Created attachment 2828 [details] edison slurm.conf
Diff'ing them has been interesting, I'm still looking for other potential issues but wanted to write down a few notes as I go through: I don't think these are directly related to the current problem, but s there a reason that edison has the topology plugin disabled, while cori has tree? We'd expect dragonfly on a cray, but admittedly you're the one with the machine. ;) Cori doesn't have --cpu_bind=none in SallocDefaultCommand, not sure if you wanted those to stay in sync. And the day difference in PriorityDecayHalfLife seems like it may be unintentional. Also unrelated - we heavily recommend against using the jobacct_gather/cgroup. jobacct_gather/linux is much faster and gets almost identical data, the cgroup interface here is slow and doesn't add anything. If Cray's set that by default please let me know and I'll ask them to change it in the future. Can you confirm that there aren't any rouge slurmctld's in the system somehow? There is a 30-second retry counter in one specific spot, although I doubt that's the issue here. Although the large number of "error: _start_session: aeld connection restart exceed threshold, find and remove other program using the aeld socket, likely another slurmctld instance" messages at the end of the log has me concerned. If those have cleared up, can you attach a newer chunk of the log file?
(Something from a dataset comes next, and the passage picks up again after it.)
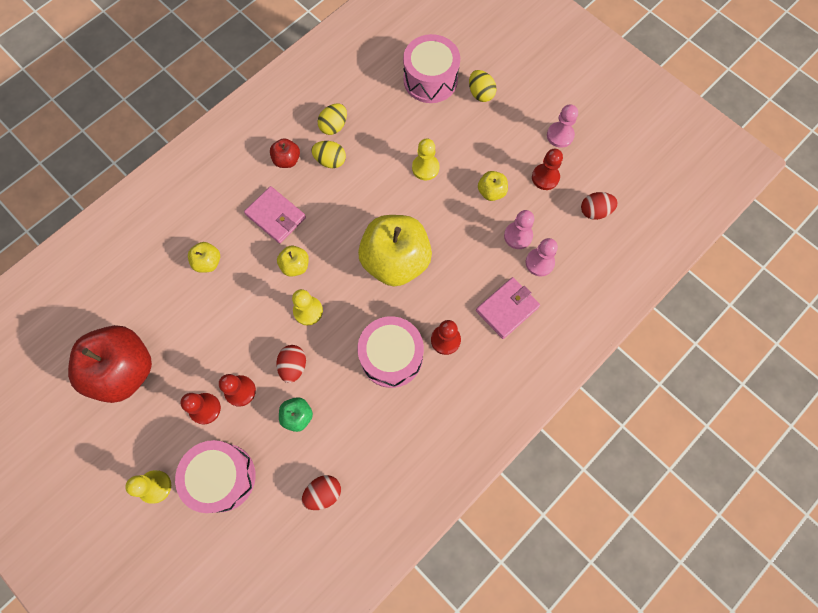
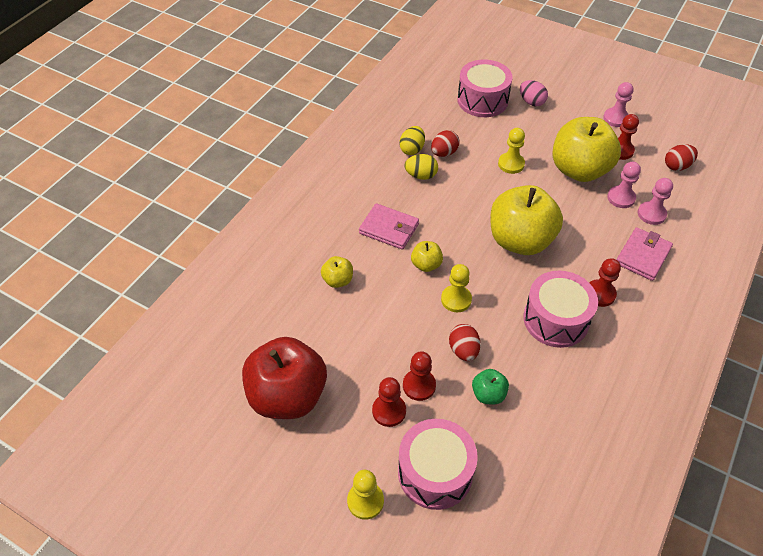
camera: 15 degrees left, 20 degrees down
(287, 160) = (380, 183): red apple -> none
(323, 493) = (548, 460): red egg -> red egg (444, 153)
(480, 93) = (531, 102): yellow egg -> pink egg
(491, 192) = (579, 170): yellow apple -> yellow apple, size x2.26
Hi Tim, There is a major functionality difference between jobacct_gather/cgroup and jobacct_gather/linux; which is that with cgroup resident memory is enforced, not the summation of the amount of memory recorded in /proc/<pid>/status or whatever (which is what jobacct_gather/linux does). We've had issues with some of workload getting killed off because of improper summations performed during (presumably) fork/execs of large processes. The --cpu_bind=none is on both cori and edison now, you'll just need an updated file =) Those issues at the end of the slurmctld were where I was trying to failover. at the time nid02030 or whatever was the backup (and was configured so) but neither were happy. -Doug On Fri, Mar 4, 2016 at 3:07 PM <bugs@schedmd.com> wrote: > *Comment # 8 <https://bugs.schedmd.com/show_bug.cgi?id=2516#c8> on bug > 2516 <https://bugs.schedmd.com/show_bug.cgi?id=2516> from Tim Wickberg > <tim@schedmd.com> * > > Diff'ing them has been interesting, I'm still looking for other potential > issues but wanted to write down a few notes as I go through: > > I don't think these are directly related to the current problem, but s there a > reason that edison has the topology plugin disabled, while cori has tree? We'd > expect dragonfly on a cray, but admittedly you're the one with the machine. ;) > > Cori doesn't have --cpu_bind=none in SallocDefaultCommand, not sure if you > wanted those to stay in sync. And the day difference in PriorityDecayHalfLife > seems like it may be unintentional. > > Also unrelated - we heavily recommend against using the jobacct_gather/cgroup. > jobacct_gather/linux is much faster and gets almost identical data, the cgroup > interface here is slow and doesn't add anything. If Cray's set that by default > please let me know and I'll ask them to change it in the future. > > Can you confirm that there aren't any rouge slurmctld's in the system somehow? > There is a 30-second retry counter in one specific spot, although I doubt > that's the issue here. Although the large number of "error: _start_session: > aeld connection restart exceed threshold, find and remove other program using > the aeld socket, likely another slurmctld instance" messages at the end of the > log has me concerned. > > If those have cleared up, can you attach a newer chunk of the log file? > > ------------------------------ > You are receiving this mail because: > > - You reported the bug. > >
If a message is received from an unknown IP address then the network interface shuts down for a period of time. We ran into this behavior on the first XC30 running Native-Slurm. The description looks similar. I will add more information when I find the bug.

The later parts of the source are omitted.